I’ve left you for far too long. I was only going to take a week or two off, but then – you know how it is – you get into holiday mode and you say to yourself, ‘just a few more days’ and days turn into weeks and before you know it September is looming, and torrential rain is pouring down, determined to spoil what remains of the summer holidays – and I realise it’s been two entire months since I last posted.
To be fair I was utterly exhausted at the end of June. I’d been working hard and needed a holiday – and then Artbeat just about finished me off. I got a heavy cold on the last day and had to cry off going to a panel event on ‘writers talking about writing’. So I was only too happy to be going away the following Saturday. The car we hired was not quite so bristly with functions as the previous one, and I almost got the hang of the handbrake before the week was out. But I was never quite sure that when we parked, say, by the river to have our fish and chips * from the excellent Harbour Inn in Southwold, the car wouldn’t roll gently forward and upend itself in the water.

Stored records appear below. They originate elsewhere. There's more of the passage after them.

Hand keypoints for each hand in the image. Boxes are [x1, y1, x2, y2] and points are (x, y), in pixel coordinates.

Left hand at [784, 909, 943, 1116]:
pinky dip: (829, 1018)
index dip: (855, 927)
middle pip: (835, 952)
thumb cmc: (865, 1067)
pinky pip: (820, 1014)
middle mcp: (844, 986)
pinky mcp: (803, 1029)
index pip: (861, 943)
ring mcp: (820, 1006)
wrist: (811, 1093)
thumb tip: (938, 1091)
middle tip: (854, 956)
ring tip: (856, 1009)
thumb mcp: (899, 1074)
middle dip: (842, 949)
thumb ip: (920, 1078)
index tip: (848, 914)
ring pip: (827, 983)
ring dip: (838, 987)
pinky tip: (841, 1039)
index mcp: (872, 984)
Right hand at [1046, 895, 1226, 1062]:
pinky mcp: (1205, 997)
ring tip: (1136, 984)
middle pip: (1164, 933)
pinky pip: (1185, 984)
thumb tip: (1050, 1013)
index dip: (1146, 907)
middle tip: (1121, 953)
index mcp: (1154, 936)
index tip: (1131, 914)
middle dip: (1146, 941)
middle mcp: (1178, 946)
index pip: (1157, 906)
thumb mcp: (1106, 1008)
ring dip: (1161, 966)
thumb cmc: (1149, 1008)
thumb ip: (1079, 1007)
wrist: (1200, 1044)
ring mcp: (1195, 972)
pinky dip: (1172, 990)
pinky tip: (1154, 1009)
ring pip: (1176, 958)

I had a terrific time. Southwold is lovely: it’s sort of like Clarendon Park on Sea, with all its independent shops; plus there’s a brewery (Adnams) which we visited, and some excellent pubs, which ditto. The town was destroyed by fire in 1660-something and was rebuilt around a series of greens, so that it seems to be all triangles with the sea at the end of every street. We had really hot weather (remember that hot week?) and I swam nearly every day. On the Friday I hired a bike and cycled over to Dunwich.
Dunwich is a creepy place. It’s a tiny village now but was once an important port; and since the 13th century it has been falling into the sea: Southwold was destroyed by fire, and Dunwich by water. In the pub, The Ship, there’s an enormous fig-tree which claims to be the oldest in the world. It could easily be true: it takes up half the garden.
We also went to see the so-called ‘Cathedral of the Marshes’, the church at Blythburgh. If you catch it at the right angle it’s very impressive: a massive building on a promontary looking out over the marshland. We tried to find out some more about it, but all we found was a sign saying ‘Please Shut the Door to Keep the Birds Out’.
They don’t seem to go in for information much in Suffolk.
On the way home we discovered a tiny village called Long something in Cambridgeshire, standing right next to the A1 on the old Great North Rd. The first pub we went to advertised food but didn’t actually do any; but the second, a frighteningly expensive hotel dating from the 16th century, did.
So after that I came home and spent at least a fortnight staring out of the window before we were all propelled into a frenzy of activity preparing for a house inspection which, when it came, was all sweetness and light and over in about five minutes.
Oh, and there was an arts festival on in Southwold – but I’ll tell you about that tomorrow. Meanwhile, here’s a photo of the beach which was just over the road from our flat.
So, that’s enough about me. How have you been?
Kirk out
* I had deep-fried haloumi and chips
Nice to have you back and I’m glad you had a good break. I’ve been to the Edinburgh Fringe, rowdy and completely unrestful, but I had the time of my life.
Thanks, nice to be back. I went to Edinburgh once, years and years ago – but I think it was smaller then. I saw Emily Woof, who’s sort of almost-famous. Did you see anyone sort of famous?
We actively avoided anyone well known and mostly went to stuff on the spur of the moment, based on flyers handed out on the street. Went partly to see my daughter’s theatre company and who knows, maybe some of them will be famous one day:-)
Do you know how much it cost them to go? I went to a workshop and they said it’s a minimum of £1000 and that’s without eating!